Stored entries:

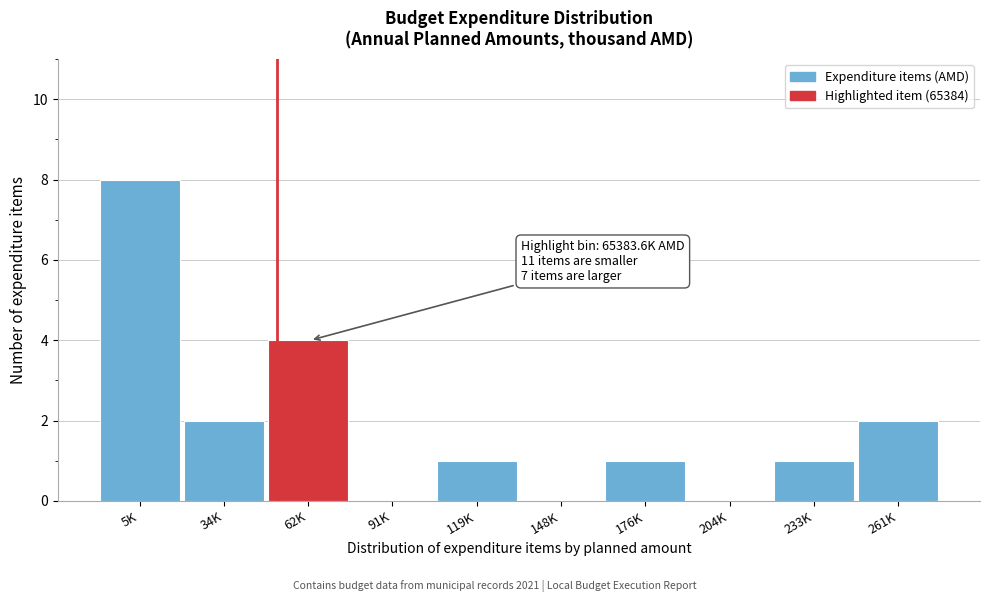

Reading left to right, list all the values displayed in this chart.

5K=8	34K=2	62K=4	91K=0	119K=1	148K=0	176K=1	204K=0	233K=1	261K=2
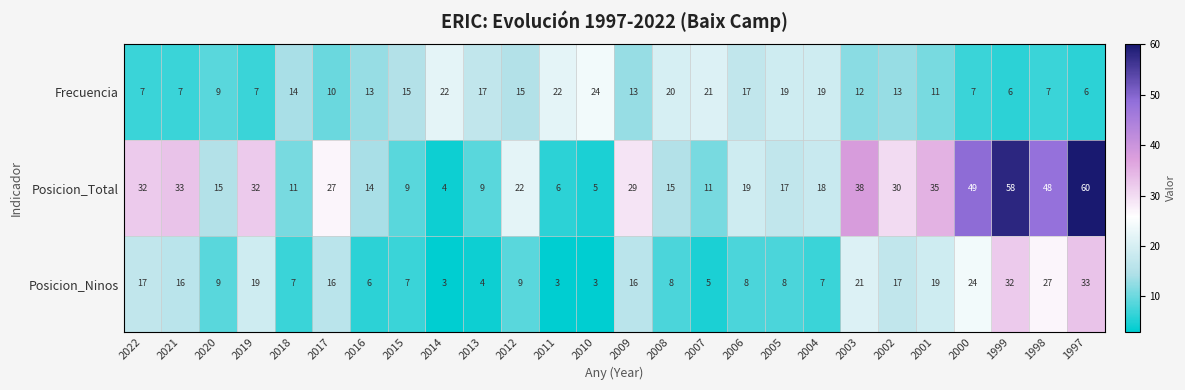

How many categories are shown in the chart?

26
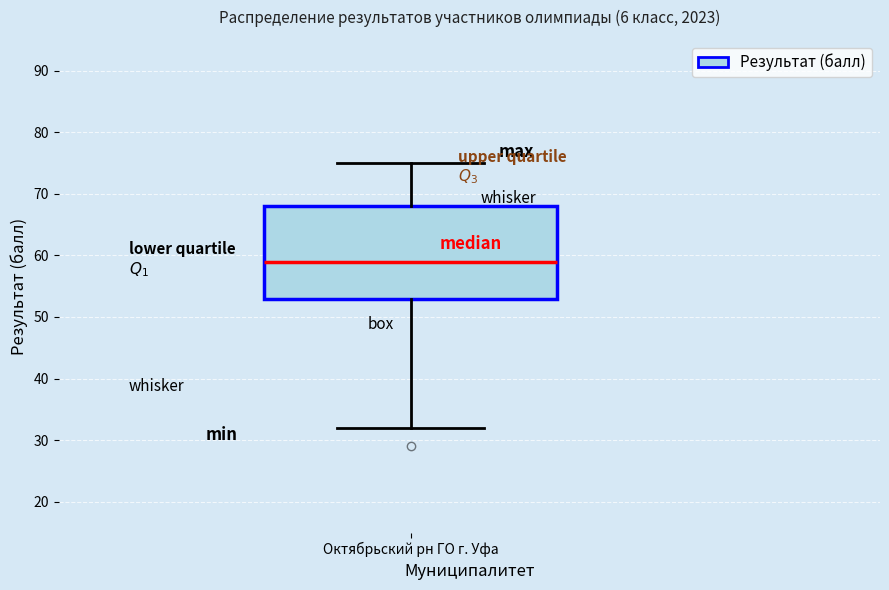

Where is the lower edge of the box for Октябрьский рн ГО г. Уфа on the y-axis? The values are not printed on the chart, so give them approximately, as read against the axis.

53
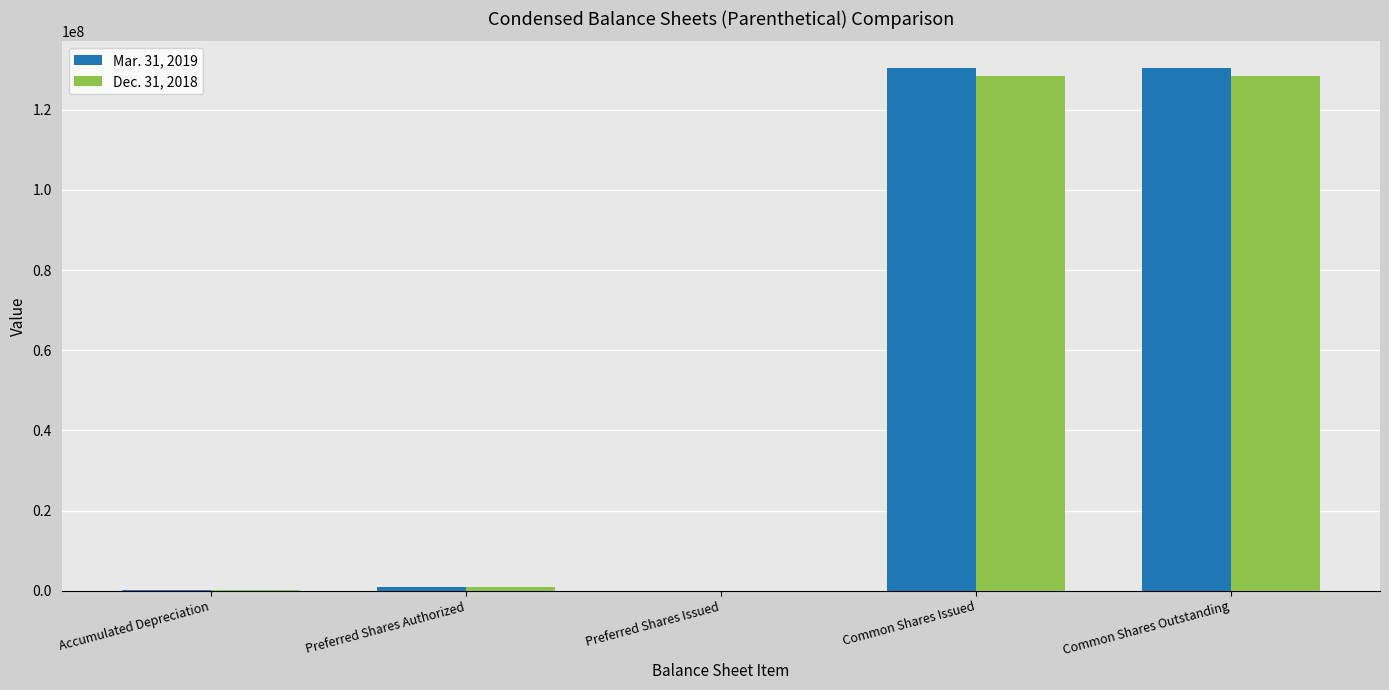

What is the total value across all series at Common Shares Issued?

258938972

• To-do item:
Can you copy all of the rows above word for word, leaving out the pictures?

• Solution for this task:
Reading left to right, list all the values displayed in this chart.

5K=8	34K=2	62K=4	91K=0	119K=1	148K=0	176K=1	204K=0	233K=1	261K=2

How many categories are shown in the chart?

26

Where is the lower edge of the box for Октябрьский рн ГО г. Уфа on the y-axis? The values are not printed on the chart, so give them approximately, as read against the axis.

53

What is the total value across all series at Common Shares Issued?

258938972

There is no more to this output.